* ABOUT THIS EXERCISE
All records are to be transcribed in full; any pictures among them are to be skipped.

* DATA SUPPLIED

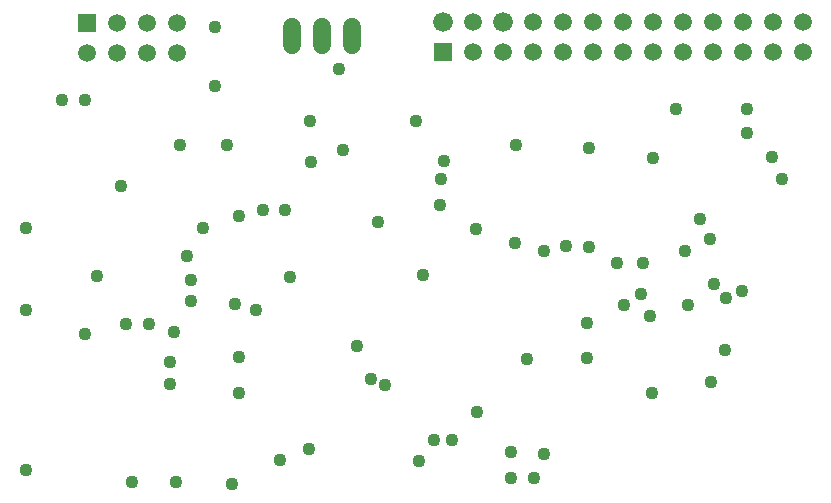
<source format=gbs>
G75*
G70*
%OFA0B0*%
%FSLAX24Y24*%
%IPPOS*%
%LPD*%
%AMOC8*
5,1,8,0,0,1.08239X$1,22.5*
%
%ADD10C,0.0600*%
%ADD11R,0.0594X0.0594*%
%ADD12C,0.0660*%
%ADD13C,0.0594*%
%ADD14C,0.0436*%
D10*
X010961Y016464D02*
X010961Y017064D01*
X011961Y017064D02*
X011961Y016464D01*
X012961Y016464D02*
X012961Y017064D01*
D11*
X015996Y016241D03*
X004130Y017201D03*
D12*
X015996Y017241D03*
X017996Y017241D03*
D13*
X016996Y017241D03*
X016996Y016241D03*
X017996Y016241D03*
X018996Y016241D03*
X019996Y016241D03*
X020996Y016241D03*
X021996Y016241D03*
X022996Y016241D03*
X023996Y016241D03*
X024996Y016241D03*
X025996Y016241D03*
X026996Y016241D03*
X027996Y016241D03*
X027996Y017241D03*
X026996Y017241D03*
X025996Y017241D03*
X024996Y017241D03*
X023996Y017241D03*
X022996Y017241D03*
X021996Y017241D03*
X020996Y017241D03*
X019996Y017241D03*
X018996Y017241D03*
X007130Y017201D03*
X006130Y017201D03*
X005130Y017201D03*
X005130Y016201D03*
X004130Y016201D03*
X006130Y016201D03*
X007130Y016201D03*
D14*
X002119Y002315D03*
X005642Y001922D03*
X007119Y001922D03*
X008989Y001823D03*
X010563Y002630D03*
X011548Y003004D03*
X009205Y004874D03*
X009205Y006056D03*
X007040Y006902D03*
X006193Y007158D03*
X005426Y007158D03*
X004087Y006843D03*
X002119Y007630D03*
X004461Y008772D03*
X002119Y010386D03*
X005268Y011764D03*
X007237Y013142D03*
X008811Y013142D03*
X011613Y012577D03*
X012670Y012985D03*
X011567Y013930D03*
X012552Y015681D03*
X015111Y013930D03*
X016036Y012591D03*
X015957Y012020D03*
X015898Y011134D03*
X017099Y010327D03*
X018398Y009874D03*
X019382Y009619D03*
X020111Y009756D03*
X020859Y009737D03*
X021804Y009205D03*
X022670Y009205D03*
X024087Y009599D03*
X024894Y009993D03*
X024579Y010681D03*
X027315Y012020D03*
X026981Y012748D03*
X026134Y013536D03*
X026134Y014323D03*
X023772Y014323D03*
X023024Y012709D03*
X020859Y013044D03*
X018457Y013142D03*
X013851Y010583D03*
X015347Y008811D03*
X013142Y006430D03*
X013615Y005347D03*
X014087Y005130D03*
X015701Y003300D03*
X016292Y003300D03*
X015209Y002611D03*
X017138Y004244D03*
X018260Y002906D03*
X018260Y002040D03*
X019048Y002040D03*
X019363Y002847D03*
X022985Y004874D03*
X024953Y005248D03*
X025406Y006311D03*
X024166Y007807D03*
X025052Y008516D03*
X025426Y008024D03*
X025977Y008260D03*
X022906Y007453D03*
X022591Y008162D03*
X022040Y007807D03*
X020819Y007197D03*
X020819Y006036D03*
X018811Y006016D03*
X010918Y008733D03*
X009776Y007650D03*
X009067Y007847D03*
X007591Y007945D03*
X007591Y008654D03*
X007473Y009441D03*
X008024Y010386D03*
X009205Y010780D03*
X009993Y010977D03*
X010741Y010977D03*
X008418Y015111D03*
X008418Y017079D03*
X004087Y014638D03*
X003300Y014638D03*
X006902Y005898D03*
X006902Y005170D03*
M02*

</source>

* OUTPUT FOR THIS EXERCISE
<source format=gbs>
G75*
G70*
%OFA0B0*%
%FSLAX24Y24*%
%IPPOS*%
%LPD*%
%AMOC8*
5,1,8,0,0,1.08239X$1,22.5*
%
%ADD10C,0.0600*%
%ADD11R,0.0594X0.0594*%
%ADD12C,0.0660*%
%ADD13C,0.0594*%
%ADD14C,0.0436*%
D10*
X010961Y016464D02*
X010961Y017064D01*
X011961Y017064D02*
X011961Y016464D01*
X012961Y016464D02*
X012961Y017064D01*
D11*
X015996Y016241D03*
X004130Y017201D03*
D12*
X015996Y017241D03*
X017996Y017241D03*
D13*
X016996Y017241D03*
X016996Y016241D03*
X017996Y016241D03*
X018996Y016241D03*
X019996Y016241D03*
X020996Y016241D03*
X021996Y016241D03*
X022996Y016241D03*
X023996Y016241D03*
X024996Y016241D03*
X025996Y016241D03*
X026996Y016241D03*
X027996Y016241D03*
X027996Y017241D03*
X026996Y017241D03*
X025996Y017241D03*
X024996Y017241D03*
X023996Y017241D03*
X022996Y017241D03*
X021996Y017241D03*
X020996Y017241D03*
X019996Y017241D03*
X018996Y017241D03*
X007130Y017201D03*
X006130Y017201D03*
X005130Y017201D03*
X005130Y016201D03*
X004130Y016201D03*
X006130Y016201D03*
X007130Y016201D03*
D14*
X002119Y002315D03*
X005642Y001922D03*
X007119Y001922D03*
X008989Y001823D03*
X010563Y002630D03*
X011548Y003004D03*
X009205Y004874D03*
X009205Y006056D03*
X007040Y006902D03*
X006193Y007158D03*
X005426Y007158D03*
X004087Y006843D03*
X002119Y007630D03*
X004461Y008772D03*
X002119Y010386D03*
X005268Y011764D03*
X007237Y013142D03*
X008811Y013142D03*
X011613Y012577D03*
X012670Y012985D03*
X011567Y013930D03*
X012552Y015681D03*
X015111Y013930D03*
X016036Y012591D03*
X015957Y012020D03*
X015898Y011134D03*
X017099Y010327D03*
X018398Y009874D03*
X019382Y009619D03*
X020111Y009756D03*
X020859Y009737D03*
X021804Y009205D03*
X022670Y009205D03*
X024087Y009599D03*
X024894Y009993D03*
X024579Y010681D03*
X027315Y012020D03*
X026981Y012748D03*
X026134Y013536D03*
X026134Y014323D03*
X023772Y014323D03*
X023024Y012709D03*
X020859Y013044D03*
X018457Y013142D03*
X013851Y010583D03*
X015347Y008811D03*
X013142Y006430D03*
X013615Y005347D03*
X014087Y005130D03*
X015701Y003300D03*
X016292Y003300D03*
X015209Y002611D03*
X017138Y004244D03*
X018260Y002906D03*
X018260Y002040D03*
X019048Y002040D03*
X019363Y002847D03*
X022985Y004874D03*
X024953Y005248D03*
X025406Y006311D03*
X024166Y007807D03*
X025052Y008516D03*
X025426Y008024D03*
X025977Y008260D03*
X022906Y007453D03*
X022591Y008162D03*
X022040Y007807D03*
X020819Y007197D03*
X020819Y006036D03*
X018811Y006016D03*
X010918Y008733D03*
X009776Y007650D03*
X009067Y007847D03*
X007591Y007945D03*
X007591Y008654D03*
X007473Y009441D03*
X008024Y010386D03*
X009205Y010780D03*
X009993Y010977D03*
X010741Y010977D03*
X008418Y015111D03*
X008418Y017079D03*
X004087Y014638D03*
X003300Y014638D03*
X006902Y005898D03*
X006902Y005170D03*
M02*

</source>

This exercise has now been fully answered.